The Roth IRA is an IRA you can take money out of without paying penalties or interest if you remove the money for educational expenses, a home purchase, or because you are disabled and no longer able to pay unreimbursed medical expenses. You paid taxes on the funds that you invested in your Roth because the contributions were made with after-tax dollars. You must have held this account for a minimum of five years and you must be at least 59 ½ to avoid any fees on the withdrawal.
When you have a traditional IRA you must leave the money in the account until you are 59 ½. When you take money out of an IRA that is a traditional account you must pay taxes on the money removed. When you contribute to the traditional IRA it is with pre-tax money. Any distribution will have taxes assessed whether you are aged 59 ½ or not. When you do not meet the age requirement and you withdraw an early distribution, there are limits to the amount you can take and limits on what the money can be used for. You can take a maximum of $10,000 out for a down payment for real estate, but you cannot have purchased a home in the last 24 months. You will be assessed a ten percent penalty for amounts in excess of $10,000.

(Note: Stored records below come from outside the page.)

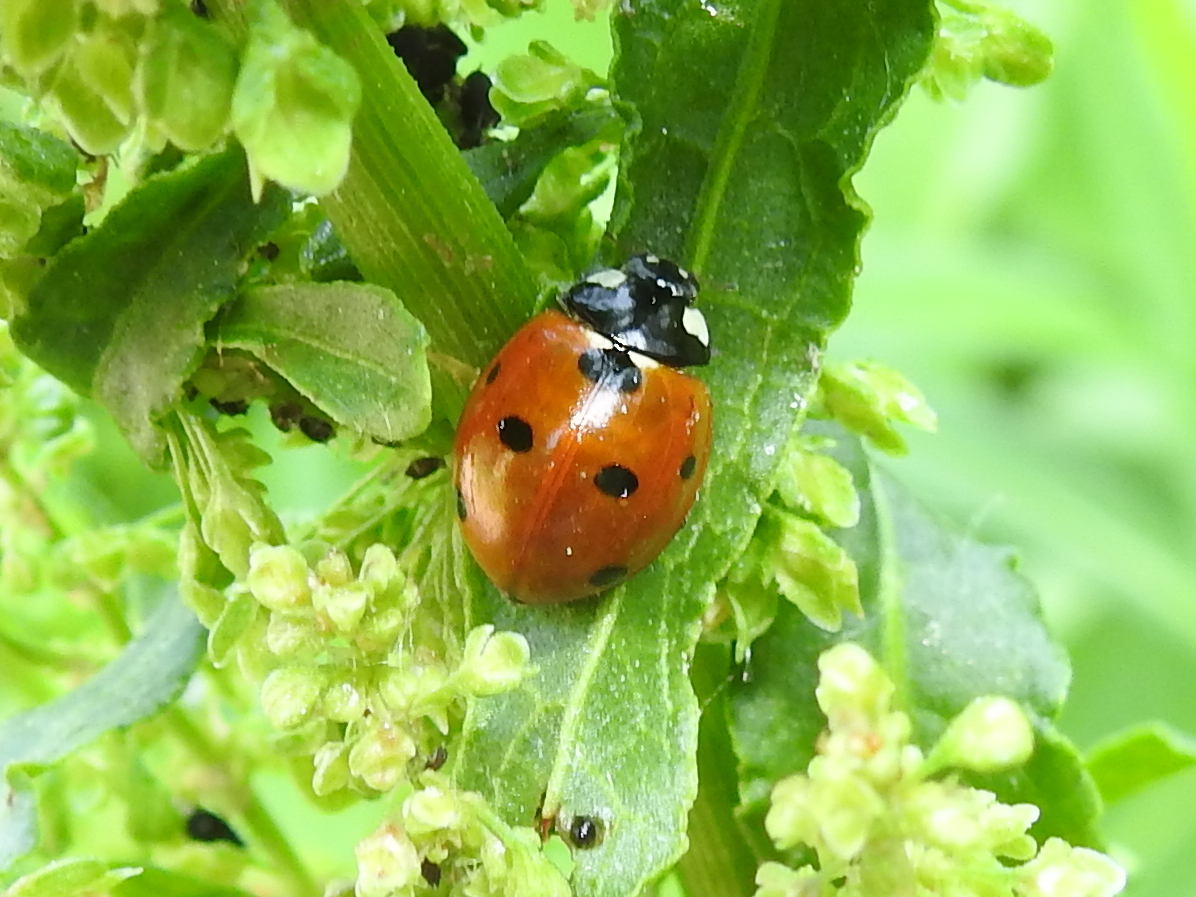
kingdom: Animalia
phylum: Arthropoda
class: Insecta
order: Coleoptera
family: Coccinellidae
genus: Coccinella
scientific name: Coccinella septempunctata
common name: Sevenspotted lady beetle
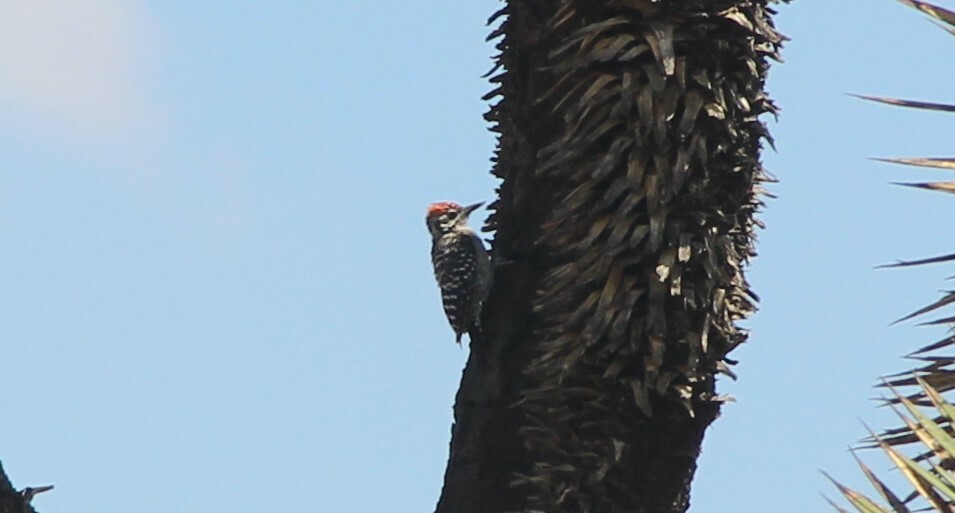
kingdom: Animalia
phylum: Chordata
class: Aves
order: Piciformes
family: Picidae
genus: Dryobates
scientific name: Dryobates scalaris
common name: Ladder-backed woodpecker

If you have medical expenses that are not reimbursed then you can withdraw to pay those expenses. The expenses must exceed seven and one-half percent of your adjusted gross income. If you are disabled you can withdraw the funds early. If you want to pay educational expenses on yourself or a member of your immediate family you can withdraw the funds early. Rule 72(t) is the equally substantial distribution that younger members can remove from the traditional IRA. You will have to follow the withdrawal amounts listed in the mortality table of the IRS in order to avoid paying a penalty of ten percent on these withdrawals. They must be made every year for up to five years or until you reach the age of 59 ½. At that point you will have to make application to the account manager to set up these distributions.

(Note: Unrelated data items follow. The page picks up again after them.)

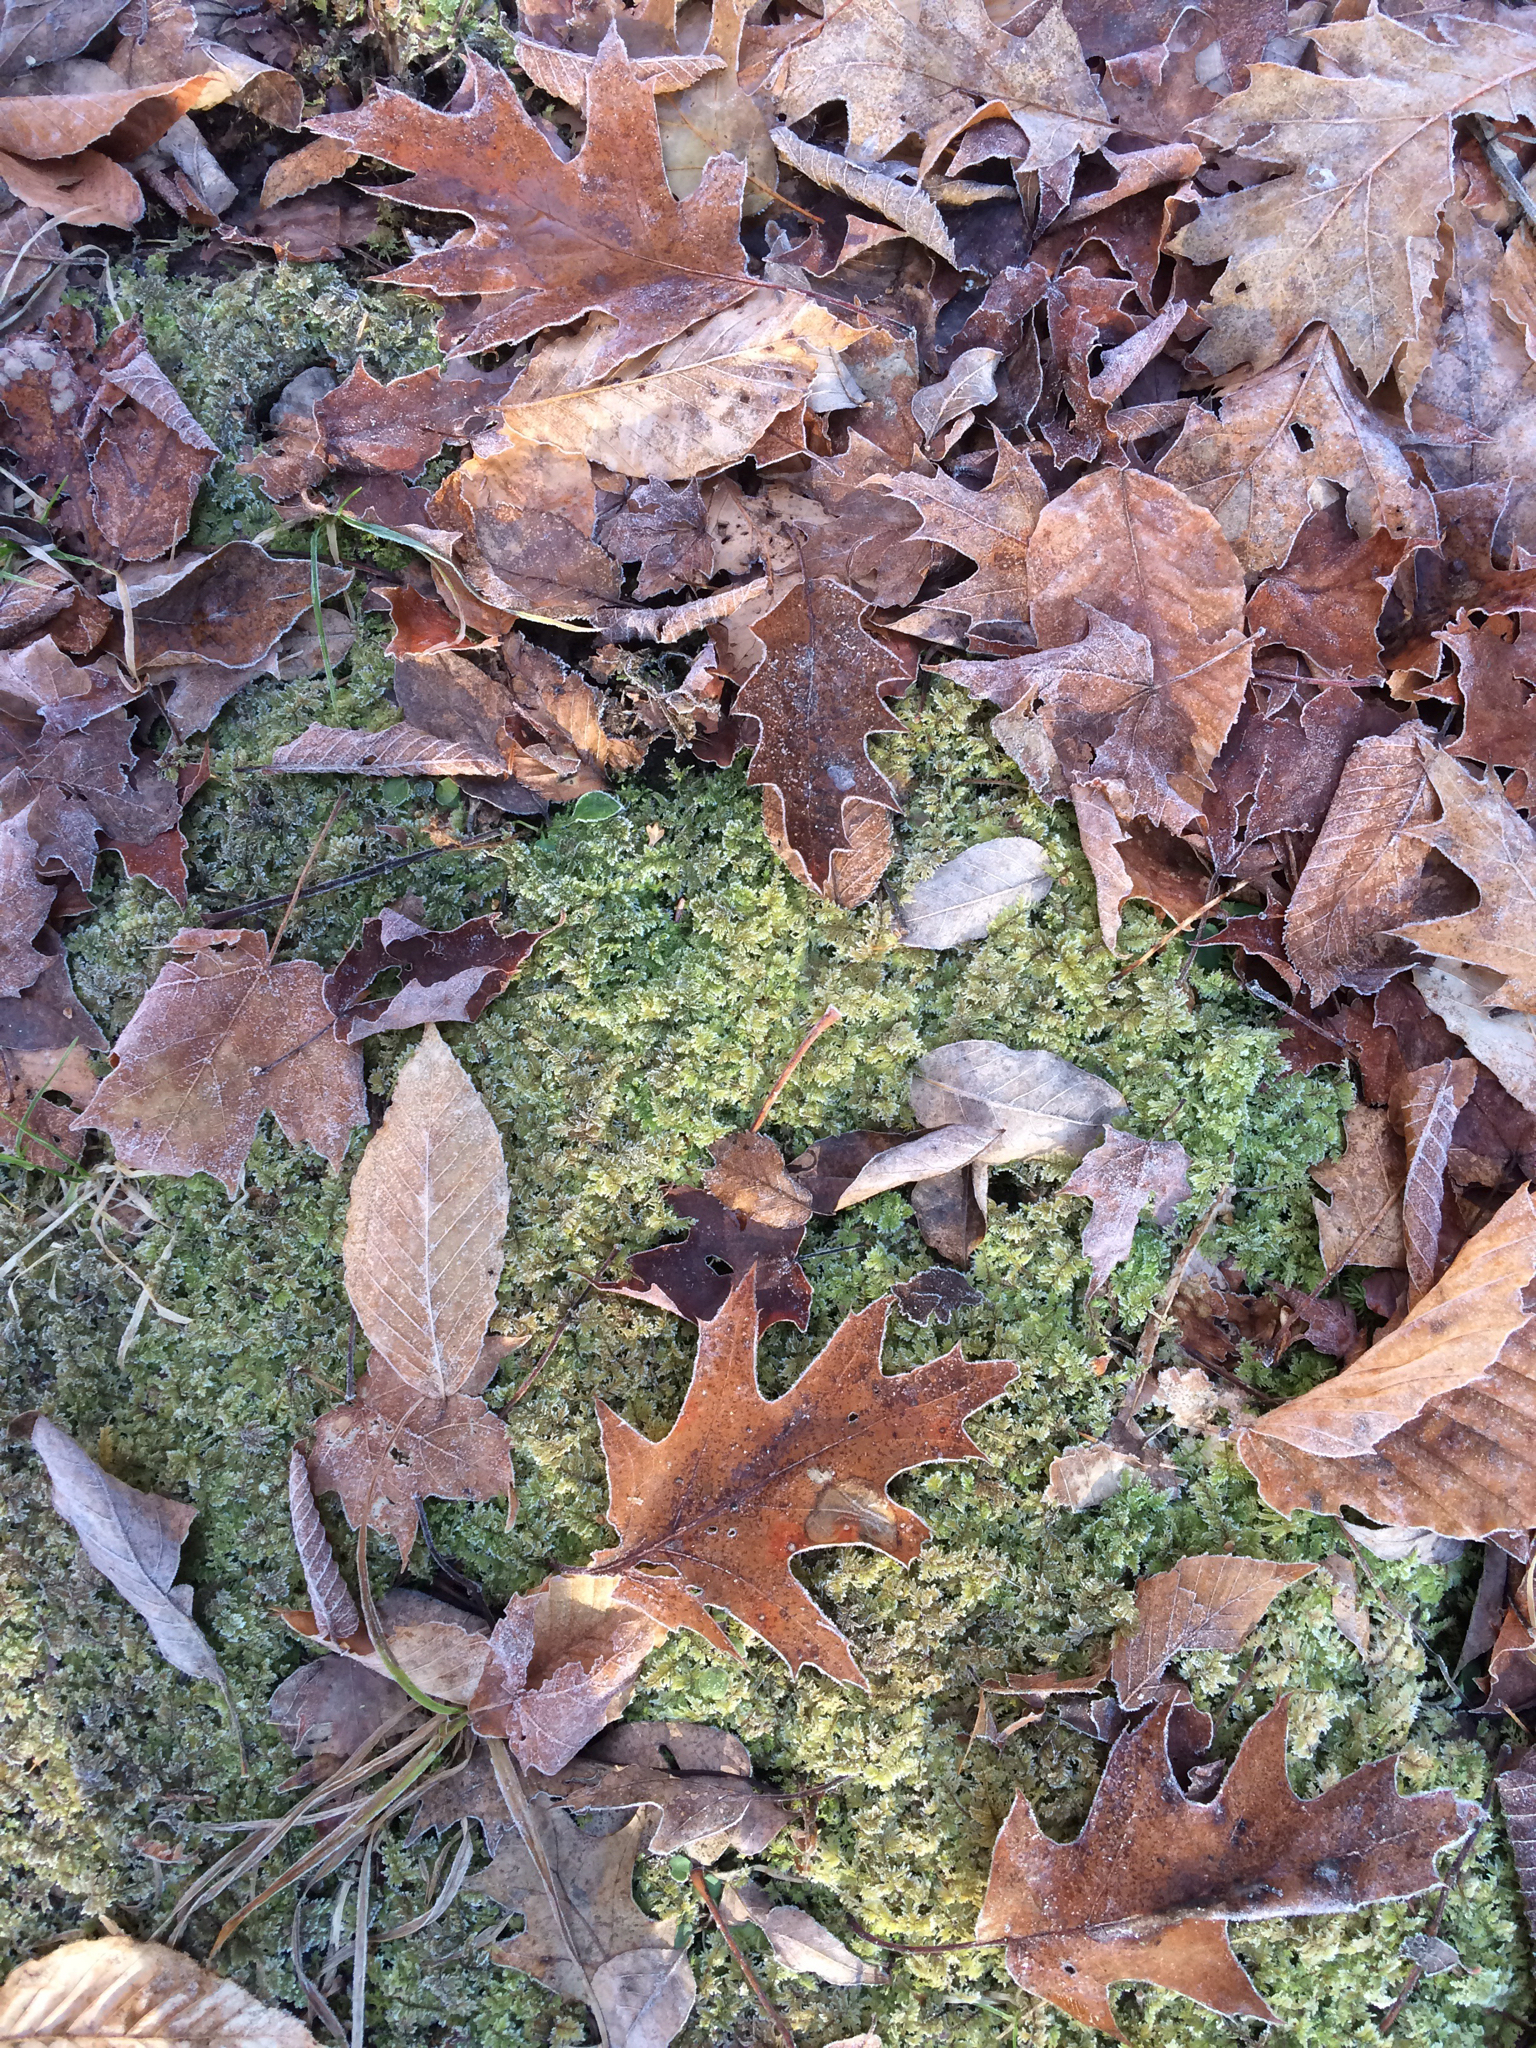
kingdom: Plantae
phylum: Tracheophyta
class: Magnoliopsida
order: Fagales
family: Fagaceae
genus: Quercus
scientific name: Quercus rubra
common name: Red oak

If you retired before the age of 59 ½ and you do qualify for the 72(t) program it is an option that you may want to pursue. There is no penalty assessed against those who qualify for this program but there will be taxes that have to be paid. Talk to the individual who prepares your taxes or the account manager if you need to withdraw funds. If you follow the guidelines of the IRS and the account manager of the retirement fund, you can take money out of an IRA and you will avoid paying the penalties and sometimes the taxes that are associated with early distribution.